━━ Data for the task

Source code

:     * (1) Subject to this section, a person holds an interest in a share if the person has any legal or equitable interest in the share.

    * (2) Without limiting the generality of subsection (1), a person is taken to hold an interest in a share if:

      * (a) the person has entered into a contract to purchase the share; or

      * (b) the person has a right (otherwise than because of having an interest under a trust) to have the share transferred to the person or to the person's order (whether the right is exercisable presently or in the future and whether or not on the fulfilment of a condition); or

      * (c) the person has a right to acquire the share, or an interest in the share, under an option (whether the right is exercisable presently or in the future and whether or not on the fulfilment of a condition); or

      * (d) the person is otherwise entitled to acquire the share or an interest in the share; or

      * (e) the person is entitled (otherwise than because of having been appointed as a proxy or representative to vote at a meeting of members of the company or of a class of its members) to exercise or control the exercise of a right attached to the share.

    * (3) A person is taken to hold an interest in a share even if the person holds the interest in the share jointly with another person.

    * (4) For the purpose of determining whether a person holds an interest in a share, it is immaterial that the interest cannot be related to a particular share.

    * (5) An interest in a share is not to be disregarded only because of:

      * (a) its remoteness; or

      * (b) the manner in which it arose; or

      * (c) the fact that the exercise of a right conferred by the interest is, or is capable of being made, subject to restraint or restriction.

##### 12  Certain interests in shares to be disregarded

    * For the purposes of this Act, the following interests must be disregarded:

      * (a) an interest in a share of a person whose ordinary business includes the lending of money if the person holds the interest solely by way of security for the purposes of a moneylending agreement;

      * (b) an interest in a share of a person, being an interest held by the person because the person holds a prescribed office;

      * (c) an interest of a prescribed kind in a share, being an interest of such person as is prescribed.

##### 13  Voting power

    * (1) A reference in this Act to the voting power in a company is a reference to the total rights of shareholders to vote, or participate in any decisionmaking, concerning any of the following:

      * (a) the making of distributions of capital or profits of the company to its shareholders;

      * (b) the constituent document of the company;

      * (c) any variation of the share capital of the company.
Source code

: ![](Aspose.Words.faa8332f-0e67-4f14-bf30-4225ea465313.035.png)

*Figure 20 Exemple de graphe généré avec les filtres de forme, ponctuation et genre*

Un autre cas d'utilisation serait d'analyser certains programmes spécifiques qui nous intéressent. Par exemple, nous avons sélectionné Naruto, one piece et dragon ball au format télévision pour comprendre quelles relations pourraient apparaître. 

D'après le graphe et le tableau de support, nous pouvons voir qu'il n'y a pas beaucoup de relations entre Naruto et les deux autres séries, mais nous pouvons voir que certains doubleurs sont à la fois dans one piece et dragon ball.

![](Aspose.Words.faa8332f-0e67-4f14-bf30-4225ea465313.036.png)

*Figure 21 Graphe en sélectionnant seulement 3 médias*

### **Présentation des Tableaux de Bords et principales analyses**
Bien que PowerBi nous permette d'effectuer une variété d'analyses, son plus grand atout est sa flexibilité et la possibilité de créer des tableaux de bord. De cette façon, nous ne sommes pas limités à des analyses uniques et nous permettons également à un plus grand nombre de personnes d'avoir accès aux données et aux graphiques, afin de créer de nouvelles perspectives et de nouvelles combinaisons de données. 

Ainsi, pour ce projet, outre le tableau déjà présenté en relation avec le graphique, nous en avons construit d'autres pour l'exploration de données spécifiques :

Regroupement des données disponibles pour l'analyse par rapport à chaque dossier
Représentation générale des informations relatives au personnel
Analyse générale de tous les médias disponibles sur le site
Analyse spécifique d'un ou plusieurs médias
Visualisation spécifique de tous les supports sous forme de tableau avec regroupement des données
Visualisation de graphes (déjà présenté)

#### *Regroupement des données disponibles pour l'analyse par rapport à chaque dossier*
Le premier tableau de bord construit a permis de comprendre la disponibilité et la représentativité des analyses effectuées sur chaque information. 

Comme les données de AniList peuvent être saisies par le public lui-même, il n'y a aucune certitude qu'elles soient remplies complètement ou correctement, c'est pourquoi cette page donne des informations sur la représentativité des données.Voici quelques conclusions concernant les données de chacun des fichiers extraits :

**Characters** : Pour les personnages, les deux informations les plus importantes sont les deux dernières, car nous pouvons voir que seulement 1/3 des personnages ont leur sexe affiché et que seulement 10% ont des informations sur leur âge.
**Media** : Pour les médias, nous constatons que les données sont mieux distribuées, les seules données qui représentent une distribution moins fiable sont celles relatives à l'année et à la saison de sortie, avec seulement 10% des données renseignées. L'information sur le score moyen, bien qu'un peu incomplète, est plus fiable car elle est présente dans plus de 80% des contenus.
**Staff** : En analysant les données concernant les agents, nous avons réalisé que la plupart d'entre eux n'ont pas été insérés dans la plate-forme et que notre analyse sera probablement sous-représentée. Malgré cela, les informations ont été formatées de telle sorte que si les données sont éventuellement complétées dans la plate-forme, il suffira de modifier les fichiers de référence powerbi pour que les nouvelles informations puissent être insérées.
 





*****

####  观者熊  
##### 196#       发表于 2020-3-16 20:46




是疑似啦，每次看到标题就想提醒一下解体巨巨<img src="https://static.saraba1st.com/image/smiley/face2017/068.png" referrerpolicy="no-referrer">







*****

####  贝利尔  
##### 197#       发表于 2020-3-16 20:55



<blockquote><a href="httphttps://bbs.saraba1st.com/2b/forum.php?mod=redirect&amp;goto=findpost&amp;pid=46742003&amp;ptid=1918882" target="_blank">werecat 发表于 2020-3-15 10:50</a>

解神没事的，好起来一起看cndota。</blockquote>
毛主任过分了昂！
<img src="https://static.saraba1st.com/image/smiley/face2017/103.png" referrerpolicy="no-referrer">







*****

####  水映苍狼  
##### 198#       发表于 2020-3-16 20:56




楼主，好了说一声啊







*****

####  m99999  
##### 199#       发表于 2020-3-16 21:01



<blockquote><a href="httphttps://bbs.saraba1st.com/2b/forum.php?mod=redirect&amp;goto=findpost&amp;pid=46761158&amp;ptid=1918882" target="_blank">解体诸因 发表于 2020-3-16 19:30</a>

━━━━

From the material, give each line as a string in a JSON list, starting with the line that contains "(c) the person" and going on through the line that contains "shares to be disregarded", both included. Omit blank lines and give nothing beyond that span.

[
  "      * (c) the person has a right to acquire the share, or an interest in the share, under an option (whether the right is exercisable presently or in the future and whether or not on the fulfilment of a condition); or",
  "      * (d) the person is otherwise entitled to acquire the share or an interest in the share; or",
  "      * (e) the person is entitled (otherwise than because of having been appointed as a proxy or representative to vote at a meeting of members of the company or of a class of its members) to exercise or control the exercise of a right attached to the share.",
  "    * (3) A person is taken to hold an interest in a share even if the person holds the interest in the share jointly with another person.",
  "    * (4) For the purpose of determining whether a person holds an interest in a share, it is immaterial that the interest cannot be related to a particular share.",
  "    * (5) An interest in a share is not to be disregarded only because of:",
  "      * (a) its remoteness; or",
  "      * (b) the manner in which it arose; or",
  "      * (c) the fact that the exercise of a right conferred by the interest is, or is capable of being made, subject to restraint or restriction.",
  "##### 12  Certain interests in shares to be disregarded"
]